Isaac helped Rose down from the table, trying not to revel in the feel of his hands around her waist or the flowery scent of her. “I’m sorry, I shouldn’t have let them bait me like that,” he whispered to her.
“It’s all right,” Rose whispered in reply.
She glanced uncertainly up at him. Rose’s mouth relaxed, and something far from innocent sparkled in the deep blue of her gaze. Perhaps he had never felt such a carnal draw to a woman since Annabelle because no woman had dared to look at him with such blatant wanting as Rose had from the start.
She cleared her throat and stepped away. Isaac forced himself not to reach for her and draw her into his arms. Perhaps what he needed was a trip up to Carlisle to visit someplace where
he could exorcise the desires that wouldn’t let him sleep.
But no, the very idea of finding release in the arms of a professional woman—or any woman other than Rose—was repellant to him.
“Do these books belong on this shelf?” Marshall asked from the far side of the clinic.
Isaac blinked and frowned. Marshall knew the shelving system in the clinic better than he did. “Yes, I believe so,” Isaac answered nonetheless, using the question as an excuse to stride to the far side of the room.
“Well?” Marshall asked him as soon as he reached the young man’s side.
Isaac frowned. “Well, what?”
Marshall was half his age and then some, technically young enough to be Isaac’s son, but he sent Isaac a scoffing look and said, “Are you going to ask Miss Rawlins to walk out with you?”

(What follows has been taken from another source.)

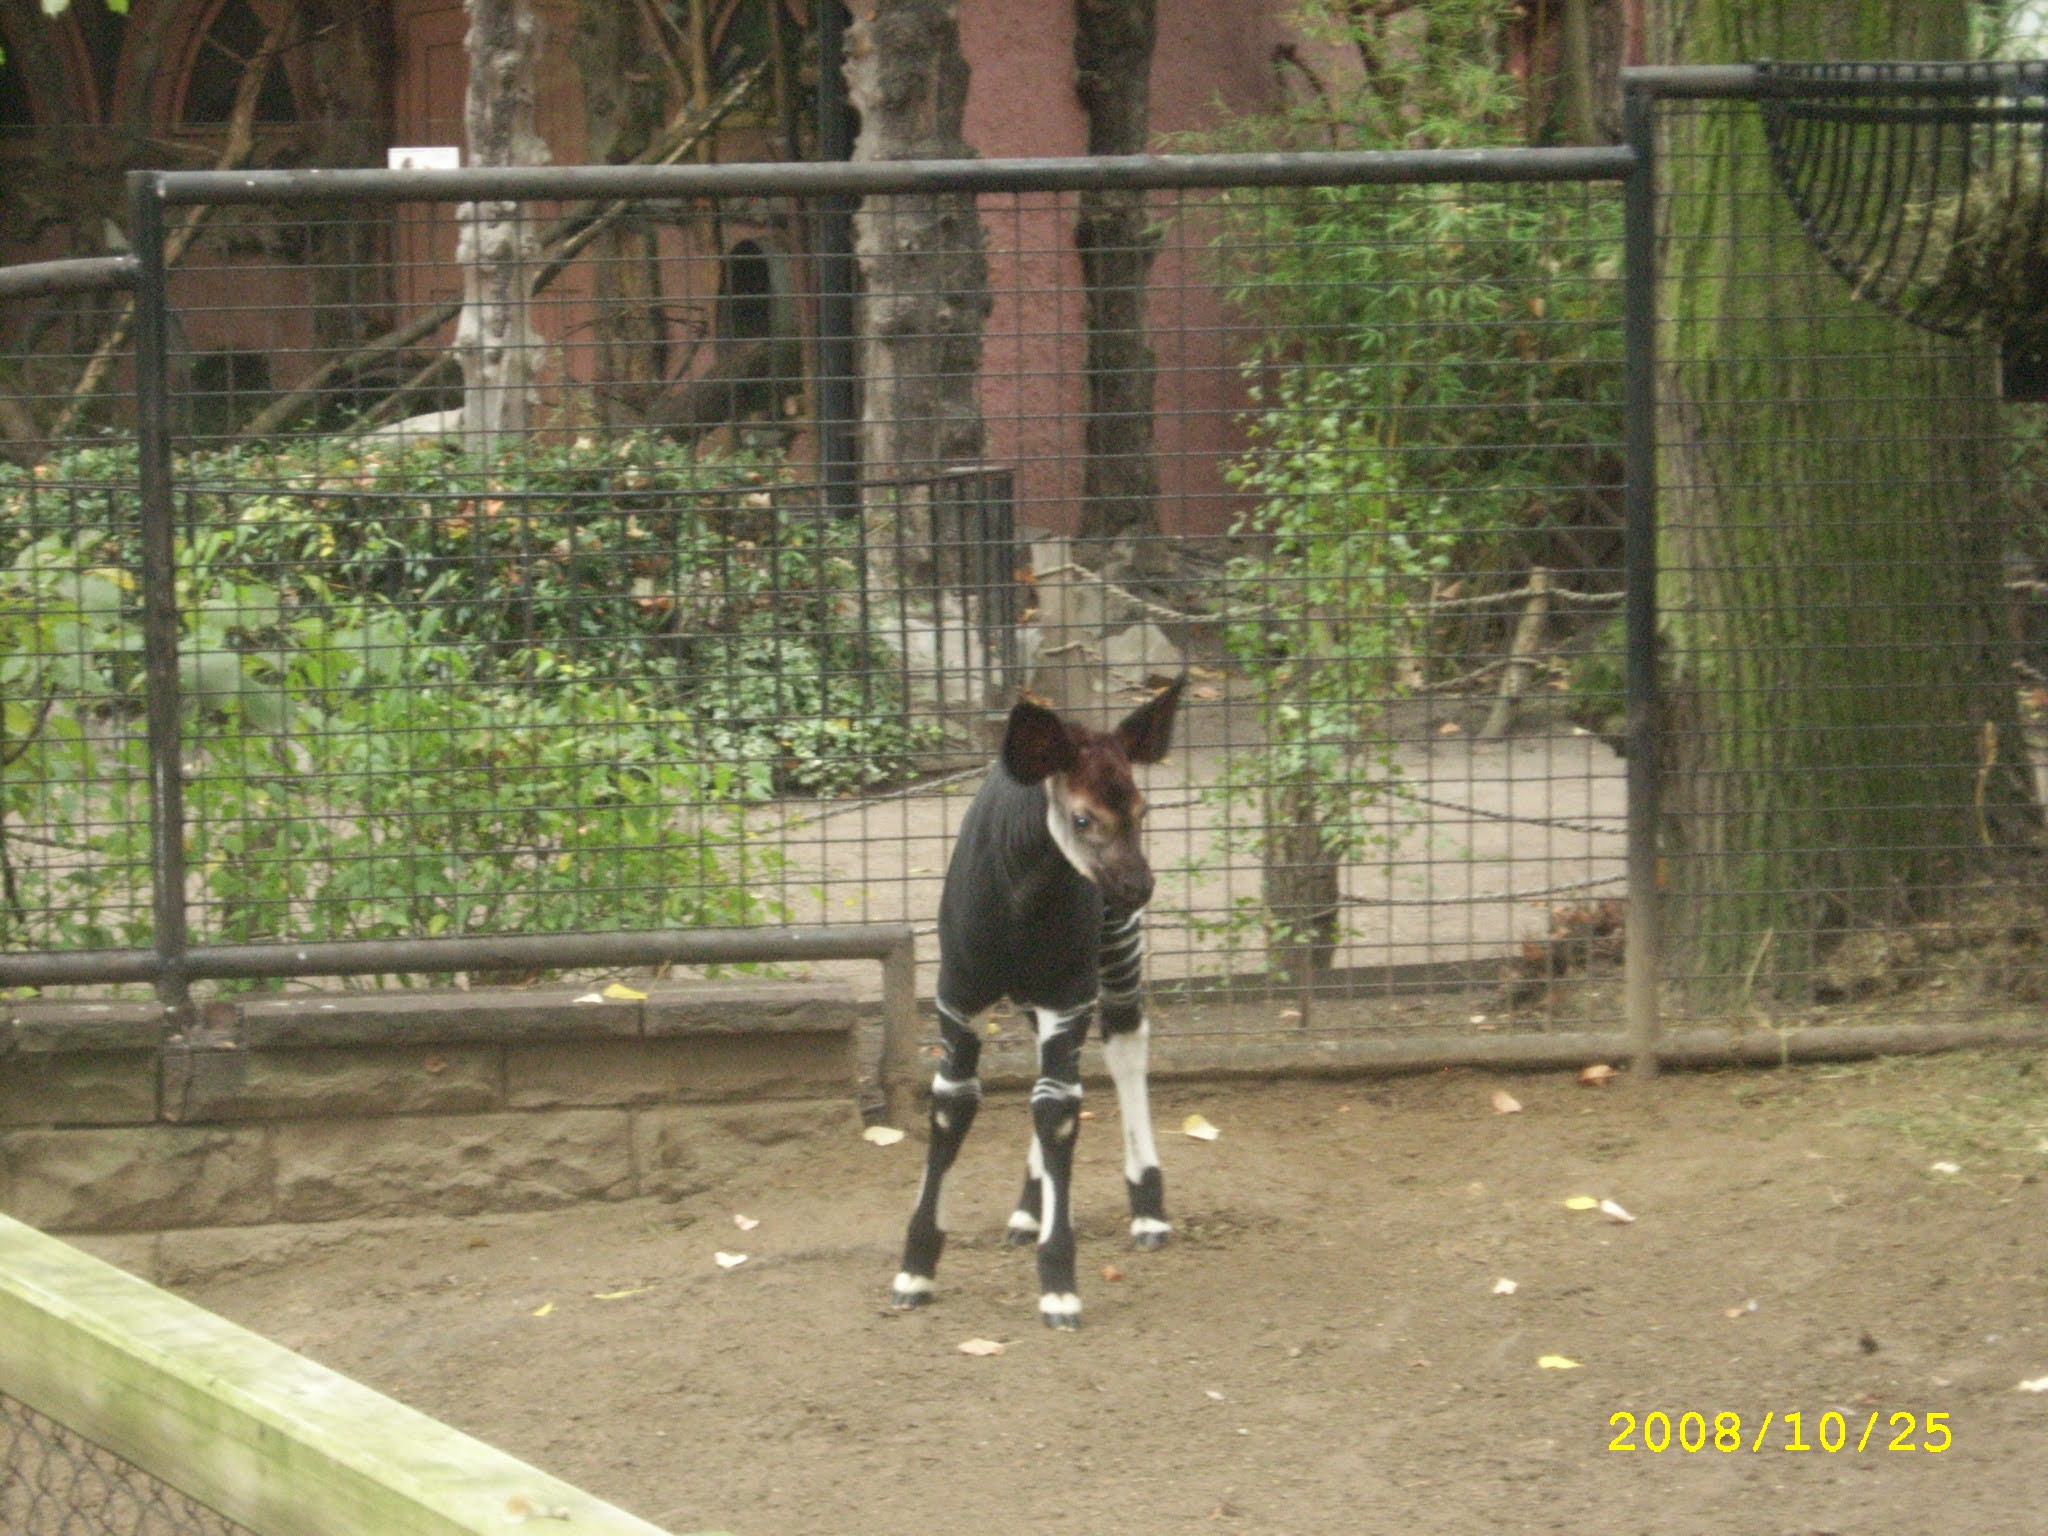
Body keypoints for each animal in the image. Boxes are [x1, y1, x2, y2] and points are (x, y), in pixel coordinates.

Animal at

Isaac’s brow shot up, not so much for Marshall’s audacity—or because the question was something he would have expected from Lawrence or Jason—but because he couldn’t think of any other way to react that wouldn’t reduce him to the level of moon-eyed schoolboy himself.
As soon as he was aware of the reaction, he shook his head and forced himself to be realistic. “I can’t do that.” He picked up one of the books Marshall had abandoned and set it on the shelf.
“Why not?” Marshall was back to frowning.
Isaac tried to remind himself that he was an educated professional, Marshall’s elder, and that he had every right to smack the young man upside the head. Instead, he answered, “I was married once before.”
Marshall continued to frown at him with the impatience of youth. “You’re not married now.”
“I’m widowed,” Isaac said, barely above a low rumble.
“Plenty of widowers remarry.”
“And plenty don’t.”
They finished putting the books on the shelf, and Marshall faced Isaac, arms crossed. “Are you still in love with your dead wife?”
If a grown man had the audacity to ask that sort of a question, Isaac would have called him out. “There are other reasons a man chooses not to remarry,” he said instead, jaw clenched.